SXSW 2012 Review: KID-THING

Kid-Thing is not, by any means, a terrible movie. The latest effort from brothers David and Nathan Zellner is the tale of a young girl caught in less than ideal circumstances, and at its core, the idea is somewhat novel and interesting. To be perfectly frank, however, Kid-Thing is a film that is unlikely to see much attention outside of the film festival circuit, as it relies far too heavily on heavy-handed whimsy, childhood nostalgia, and the odd chuckle to carry its rather non-eventful plot along.

 Annie (Sydney Aguirre) is a young girl who lives in a rural area with two men (her exact relationship to them is never made clear), who keep her semi-nourished and with a place to sleep, but do very little else in the way of parenting. Marvin (Nathan Zellner) isn't a bad guy, he's just an idiot, and may or may not be depressed (this is hinted, at but never fully explored). As such, Annie is left to fill her days with aimless wandering, shoplifting, and random acts of innocent, childhood destruction. One day, while playing in the woods, she hears an elderly woman calling for help from an abandoned well, and after a brief and hostile interrogation, chooses to leave the woman there. The rest of the film follows Annie as she...wanders around, shoplifts, and destroys things, every now and again returning to the well to ask more questions of the mysterious woman before running off once more.

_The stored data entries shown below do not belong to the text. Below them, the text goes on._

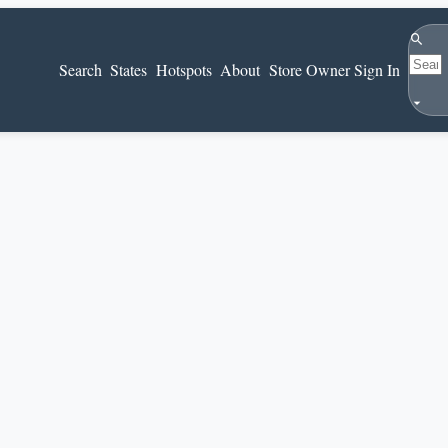
Search
Search
States
Hotspots
About
Store Owner Sign In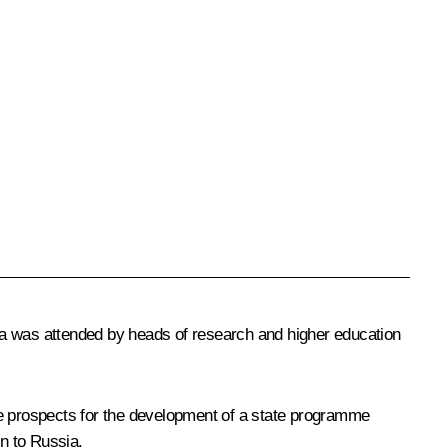
kina was attended by heads of research and higher education
he prospects for the development of a state programme
on to Russia.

 Annie is a believable and even somewhat sympathetic character, but she remains static through the bulk of the story, only begrudgingly helping the trapped woman after we're treated to many long, meandering scenes completely unrelated to the central conflict. These moments reveal little to us about Annie's situation that we don't already know from the opening moments. The ending, ambiguous at best, forces us to wonder exactly what the Zellner brothers were trying to tell us about childhood, nature versus nurtures, and why we should care. Such a non-story could be forgiven were the film at least visually compelling, but shots of dull, uninteresting locations linger for excruciating amounts of time, filling out the running time with unnecessary dead air.

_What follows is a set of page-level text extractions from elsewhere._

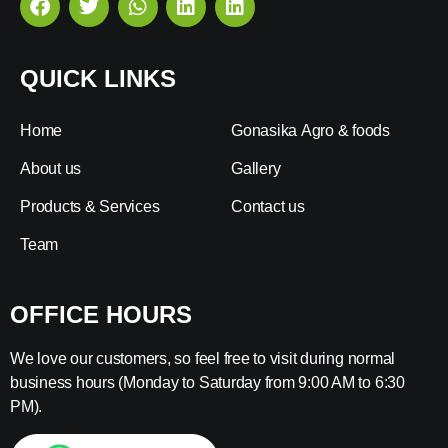
QUICK LINKS
Home
Gonasika Agro & foods
About us
Gallery
Products & Services
Contact us
Team
OFFICE HOURS
We love our customers, so feel free to visit during normal
business hours (Monday to Saturday from 9:00 AM to 6:30
PM).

 A former professor of mine once explained non-traditional narrative filmmaking as the difference between using your camera as paintbrush or a window. If the Zellner brothers set out to craft their film as a window into the world of a child with few friends and no loved ones, they have succeeded, but to what end? Annie's refusal to trust anyone or extend kindness is understandable within the context of her environment, but the observations made by Kid-Thing are dull and uninspiring. Perhaps that's the point the Zellner brothers are trying to make, and an argument could be made that the story's structure intentionally mirrors that of Annie's adolescence, but it doesn't make for particularly interesting filmmaking. The truth of the matter is, Kid-Thing might have made a decent short, but as it is, the dragging narrative and ho-hum visuals make for a rather tiresome feature.